Wings Magazine

News
AC pilot objects to “explicit” material in cockpit

Sept. 25, 2014, Montreal - CBC News has obtained an internal Air Canada bulletin warning flight crews they could be fired or face criminal charges for placing “inappropriate material” in the flight deck, also called the cockpit.  


September 25, 2014  By CBC News

It was sent last year, four months after a similar reminder to
stop hiding “suggestive images in Company aircraft” appears to have been
ignored.

 

“I am disappointed to have to raise this issue once again but
unfortunately we have some people that have yet to understand the
message,” writes Rod Graham, Air Canada’s chief pilot and director of
fleet operations and training.

Advertisement

The warnings come six years after a female pilot says she
started finding pornography displayed, glued and tucked in a variety of
areas in the cockpit on Air Canada’s Embraer fleet of planes.

 

Air Canada investigated her complaint and found “evidence of
racial or ethnic prejudice as well as sexual materials in the work
place,” according to documents obtained by CBC News through an Access to
Information request.

The pilot provided Transport Canada inspectors with photos and
video of the sexually explicit, and at times violent, images she says
she found.

 

“Someone has drawn a knife in the back of the girl on the right hand side,” she writes in one email.
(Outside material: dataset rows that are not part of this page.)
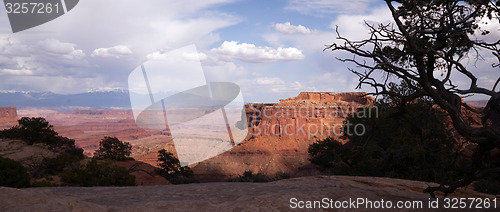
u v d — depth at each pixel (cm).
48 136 4006
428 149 1645
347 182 486
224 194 355
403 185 526
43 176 2659
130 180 2481
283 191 357
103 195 354
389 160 1945
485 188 1180
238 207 288
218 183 474
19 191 270
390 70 441
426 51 405
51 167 2833
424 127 1300
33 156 3456
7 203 239
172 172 3762
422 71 415
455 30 445
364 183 520
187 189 395
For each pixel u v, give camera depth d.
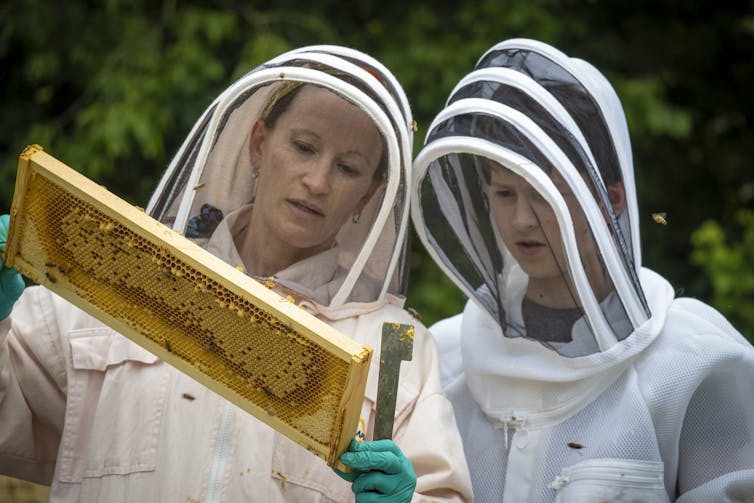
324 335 4.07
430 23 13.80
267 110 5.11
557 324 5.36
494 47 5.53
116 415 4.92
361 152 5.05
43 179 4.38
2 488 7.28
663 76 15.27
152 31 13.07
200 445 4.80
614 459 5.20
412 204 5.42
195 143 5.10
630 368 5.41
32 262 4.49
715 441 5.57
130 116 12.44
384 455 4.38
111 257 4.36
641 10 15.36
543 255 5.27
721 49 15.88
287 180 5.05
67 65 13.54
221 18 12.98
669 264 15.26
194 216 5.18
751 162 15.89
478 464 5.59
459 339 6.23
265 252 5.18
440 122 5.30
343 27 13.91
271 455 4.81
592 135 5.31
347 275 5.10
“The fact that porn IS still present and… very much on the minds of the individuals that fly the EMJ [Embraer planes], should ring alarm bells for your department as much as it does for me,” she writes in an email dated Aug. 3, 2013.

The head of the association that represents civil service pilots says offensive material has no place in the flight deck.

 

“You have to pay attention to what you're doing in an aircraft
at all times. And reading inappropriate material is a complete
distraction, and things can go wrong,” says Daniel Slunder, president of the Canadian Federal Pilots Association.

 

Transport Canada told CBC News that its investigation found that Air Canada did not violate aviation safety, and that Transport Canada is not responsible for “regulating reading material in the flight deck.”

 

However, notes in a Transport Canada log dated
Aug. 19, 2013 show an inspector with the regulatory agency tried to get
Air Canada to take the problem more seriously.

“Pilots are stuffing paper material inside compartments where
electrical wiring is and that this is a hazard not to mention that this
is a form of workplace violence,” writes Mary Pollock, an aviation
health and safety occupational officer.

 

CBC News asked Air Canada if it had identified who was placing
inappropriate material in the flight deck, but did not receive a
response to this particular question.

 

“The material in question consisted almost entirely of
inappropriate business cards and was confined mainly to one aircraft
type and route, our Embraer E-90s operating to Las Vegas,” writes

 

Air Canada spokesperson Peter Fitzpatrick in an email to CBC News.

 

The airline says it wasted no time when it learned of the problem, taking corrective action through pilot training.

 

However, Air Canada did say that more explicit material was found as recently as February of this year.